Dutch agro networking event in Erbil promotes Kurdistan Region private sector
ERBIL (Kurdistan 24) – In efforts to promote agriculture development in the Kurdistan Region, the Dutch Consulate in Erbil organized a networking event on Thursday for roughly 125 Dutch and Kurdish companies, entrepreneurs, and government officials at Erbil’s Divan Hotel.
The consulate timed the event to coincide with Iraq's largest agro-food event, the Erbil Agro Pack International Exhibition that was held this week and which brought dozens of foreign businesspersons to Erbil at the same time.
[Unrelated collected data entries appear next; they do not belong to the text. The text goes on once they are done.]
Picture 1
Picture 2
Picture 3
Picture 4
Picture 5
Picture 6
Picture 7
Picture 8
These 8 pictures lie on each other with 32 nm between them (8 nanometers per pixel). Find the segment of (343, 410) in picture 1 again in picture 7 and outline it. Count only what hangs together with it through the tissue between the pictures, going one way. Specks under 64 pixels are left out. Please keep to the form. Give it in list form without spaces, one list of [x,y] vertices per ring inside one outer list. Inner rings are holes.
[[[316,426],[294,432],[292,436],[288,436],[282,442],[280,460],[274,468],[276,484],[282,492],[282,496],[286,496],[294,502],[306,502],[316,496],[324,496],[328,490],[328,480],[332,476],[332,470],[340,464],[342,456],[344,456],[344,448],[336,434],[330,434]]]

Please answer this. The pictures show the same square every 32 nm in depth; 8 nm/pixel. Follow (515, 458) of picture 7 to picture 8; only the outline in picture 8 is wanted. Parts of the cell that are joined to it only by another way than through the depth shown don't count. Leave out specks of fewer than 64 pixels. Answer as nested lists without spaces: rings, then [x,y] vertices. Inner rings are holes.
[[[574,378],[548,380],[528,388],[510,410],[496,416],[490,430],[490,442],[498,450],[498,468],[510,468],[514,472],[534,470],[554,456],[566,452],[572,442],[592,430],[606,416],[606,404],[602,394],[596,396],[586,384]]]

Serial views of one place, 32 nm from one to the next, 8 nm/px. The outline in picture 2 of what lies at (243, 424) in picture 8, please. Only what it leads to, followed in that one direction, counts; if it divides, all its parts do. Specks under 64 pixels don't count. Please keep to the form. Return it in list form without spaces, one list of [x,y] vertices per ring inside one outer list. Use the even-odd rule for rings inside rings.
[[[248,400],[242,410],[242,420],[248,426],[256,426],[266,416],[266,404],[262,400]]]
In a speech, Dutch Consul General in Erbil Hans Akerboom welcomed guests and participants form all over the autonomous Kurdistan Region, plus those who hailed from his native country.
Ten international Dutch firms played an active role in this year’s Agro Pack conference, which runs from Nov. 23 to 26.
Since the main focus of the exhibition is to display products, Thursday’s networking event sought to create an informal environment for just a few hours in which those working for firms based in the Netherlands and Kurdistan Region could make potentially fruitful contact with one another.
Although Akerboom said his government actively supports the Kurdistan Region in the growth of its agricultural sector, he was quick to credit recent positive developments, largely achieved by the “Kurdish government and Kurdish entrepreneurs.”
What a great Dutch networking event. Around 125 Dutch and Kurdish agricultural companies, entrepreneurs and government officials came together to network and consolidate future agricultural cooperation. pic.twitter.com/GAH6BqprDE— Hans Akerboom (@jtmakerboom) November 25, 2021
He told Kurdistan 24, “We, as the Netherlands, support you in the growth of the agriculture sector. That is the main reason why we are here in the Kurdish Region.”
He also said the Dutch Consulate wants to share agricultural innovations with the Kurdish government and entrepreneurs in the Kurdistan Region.
“And looking at your beautiful Kurdistan, you have so much potential and so much land for agricultural production,” he said. “So why import so much from other countries? This, while you can grow fresh, cheaper, and healthier local products yourself.”
He underlined that the Dutch authorities can use their expertise and equipment to assist the local agriculture sector.
Deputy Consul Maaike Keizer told Kurdistan 24 that the Dutch government currently has three agriculture advisors to the Ministry of Agriculture in Erbil as well as ongoing efforts to bring Dutch companies to support local university training.
“We are a trade office so we focus on the economy and we believe economic stability would contribute to stability in the region,” she said. “So, we have different kinds of economic projects, so we even contribute to business registration projects for the Kurdish government, but as well, we have some humanitarian projects in the (displacement) camps.”
Such initiatives demonstrate Dutch support for projects that encourage greater human rights, press freedom, and female empowerment, apart from providing consular services to some 7,000 Dutch Kurds in the autonomous region of Iraq.
Karim Sulaiman, Deputy Minister of Agriculture and Water Resources, said at the event that the Kurdistan Regional Government (KRG) is ready to increase cooperation and work on strengthening “our bilateral relations between the Kurdistan Region and the Netherlands, and we wish you will succeed.”